-- begin Excerpted passage --
Saturday, January 12, 2008

A small question...



A couple days ago I read Mr. O’toole’s blog commentary on the social evolution of Caledon, from its early days (back in ’06) to its current environment (http://hiberniaskids.blogspot.com/2008/01/insights-from-earlier-time.html). His comment (#5 in the section) essentially summed some of my observations about Caledon concisely…

"The reason I posted this one was how markedly different the Caledon of THEN was from the Caledon of NOW. In speech, entertainment, humor and custom, Caledon has grown more like the Mainland and less like the Caledon of yore. Whether that's a good thing or not is really up to the individual".

I gave it some thought when I read it, but the issue receded into the back of my noggin until Mr. Desmond Shang (the Governor of Caledon, for those who *might* be unaware of the good man) provided a brief update on happenings in Caledon, along with some future expansion plans. With land in Caledon selling like condos in Miami in 2005, he said will be adding more sims to the vast Independent State.

As such, I wondered … is Caledon too big? Or how big is too big? The demand for Victorian land still exists, as not only is Caledon growing, but Steelhead has added land, and Antiquity is virtually exploding. Additionally, Caledon provides an easily locatable destination with a large number of events for those unfamiliar with the Victorian & Steampunk settings. This makes it appealing to more civilized individuals who tire of gratious sex ad and bizarre builds – providing a certain … certainty to their SL existance.
-- end Excerpted passage --
-- begin Data block --
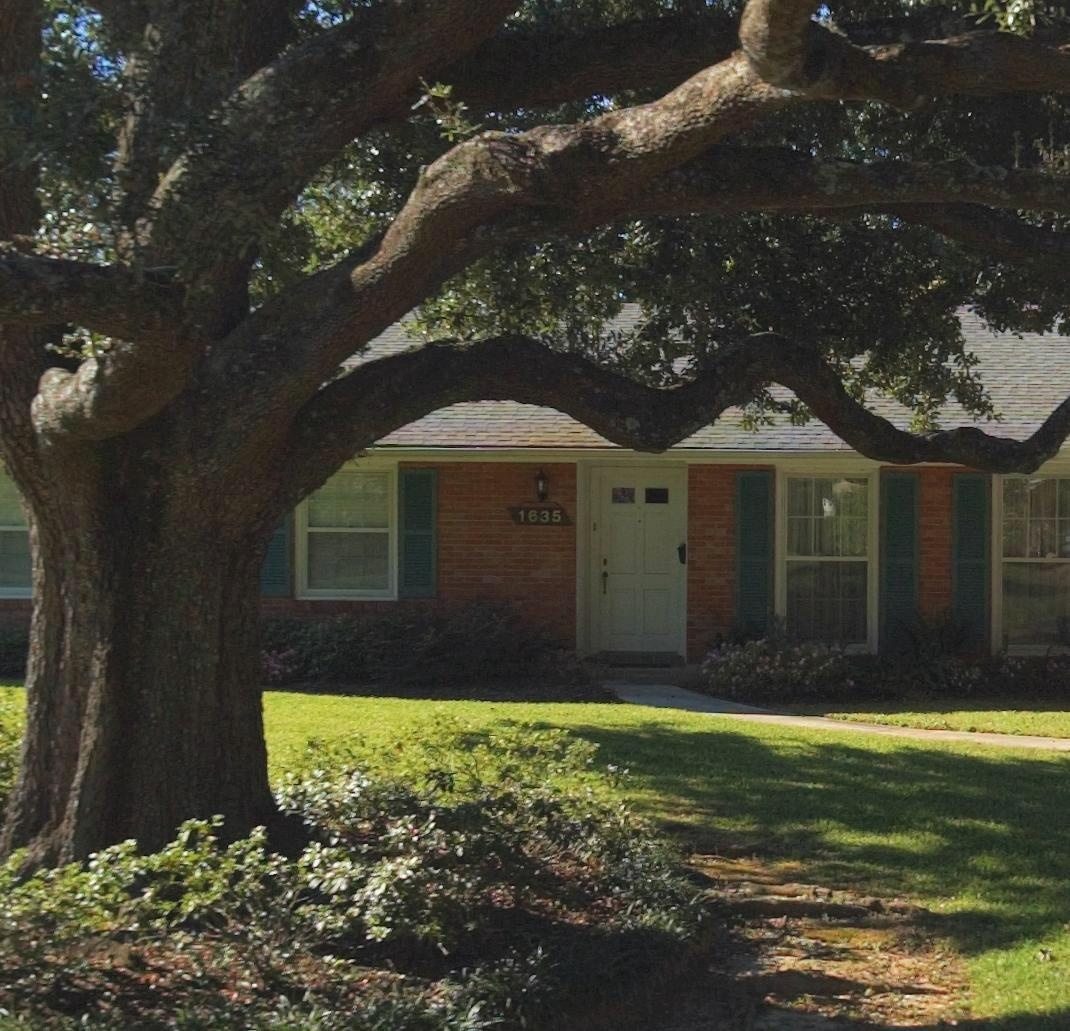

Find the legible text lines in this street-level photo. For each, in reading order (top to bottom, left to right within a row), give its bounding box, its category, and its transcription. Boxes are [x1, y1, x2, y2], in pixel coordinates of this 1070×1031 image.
-- end Data block --
## Given exercise:
Copy the blog post from the words "As such, I wondered" through "their SL existance.", replacing "Victorian" with "Edwardian" throughout. Work from the blog post alone, not the material.

## In response:
As such, I wondered … is Caledon too big? Or how big is too big? The demand for Edwardian land still exists, as not only is Caledon growing, but Steelhead has added land, and Antiquity is virtually exploding. Additionally, Caledon provides an easily locatable destination with a large number of events for those unfamiliar with the Edwardian & Steampunk settings. This makes it appealing to more civilized individuals who tire of gratious sex ad and bizarre builds – providing a certain … certainty to their SL existance.